Forces were measured during a normal-speed door cycle, and also during a slower-than-normal cycle. Slowing the door speed was done to minimize the hydraulic transients so that stress due to structural flexibility or joint movement could be isolated from the dynamic effects. The test data was used to calibrate the dynamics analysis model to both the normal-speed and slow-speed cycles. Since all of the following analyses were performed using a test-calibrated model, Lockheed Martin had great confidence in the results.
Engineers performed a series of dynamics analyses to evaluate various aspects of door operation. They were run on an IBM RS/6000 workstation and provided a great deal of information about the problem at a fraction of the cost of testing. They evaluated parameters such as a linear versus non-linear actuator, door weight, door speed, and inertial factors.
Results indicated that the actuator supplied a constant force and that the flexing was due entirely to the dynamic loading on the structure and door components.More analyses were then run to find a way to stop the bouncing or minimize its effect. They showed that the dynamic loading was not reduced substantially by slowing the actuator or using a non-linear actuator that would allow the door to go slowly at initial opening and again just prior to full actuator extension. However, they indicated that the dynamic load was being applied to the door at the instant of door motion as the full door weight shifted from overhead rollers to the actuators.
The simulation indicated that altering the actuator so that the full weight of the door was settled against it before the load was applied eliminated the bouncing almost entirely. Stiffening the structure so it could handle the bouncing without fatigue was another solution, as was redesigning the door mechanism.
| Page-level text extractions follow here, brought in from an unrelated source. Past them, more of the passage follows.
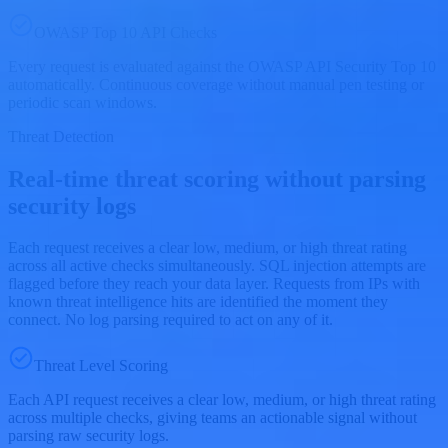
OWASP Top 10 API Checks
Every request is evaluated against the OWASP API Security Top 10
automatically. Continuous coverage without manual pen testing or
periodic scan windows.
Threat Detection
Real-time threat scoring without parsing
security logs
Each request receives a clear low, medium, or high threat rating
across all active checks simultaneously. SQL injection attempts are
flagged before they reach your data layer. Requests from IPs with
known threat intelligence hits are identified the moment they
connect. No log parsing required to act on any of it.
Threat Level Scoring
Each API request receives a clear low, medium, or high threat rating
across multiple checks, giving teams an actionable signal without
parsing raw security logs.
These remedies were presented to the Air Force in a report along with their associated costs and benefits. The report was available quickly because Lockheed Martin was able to find the various solutions on the computer model without building and testing prototypes.
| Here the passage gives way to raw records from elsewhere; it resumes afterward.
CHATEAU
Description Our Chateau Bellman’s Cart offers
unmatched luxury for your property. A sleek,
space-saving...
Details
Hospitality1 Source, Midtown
In all, the project took less than four months. Creating the CATIA model took three weeks, setting up the DADS model took another week, ground testing took several weeks, and integrating the test results into the analysis model took another week. After that, engineers spent two weeks investigating possible solutions. The remainder of the time was spent writing the report.
The use of LMS DADS integrated with CATIA enabled Lockheed Martin to recommend effective changes to Air Force in a timely manner. This was important to eliminate the mandated special visual inspection, and ultimately to ensure reliable operation of the door during military maneuvers.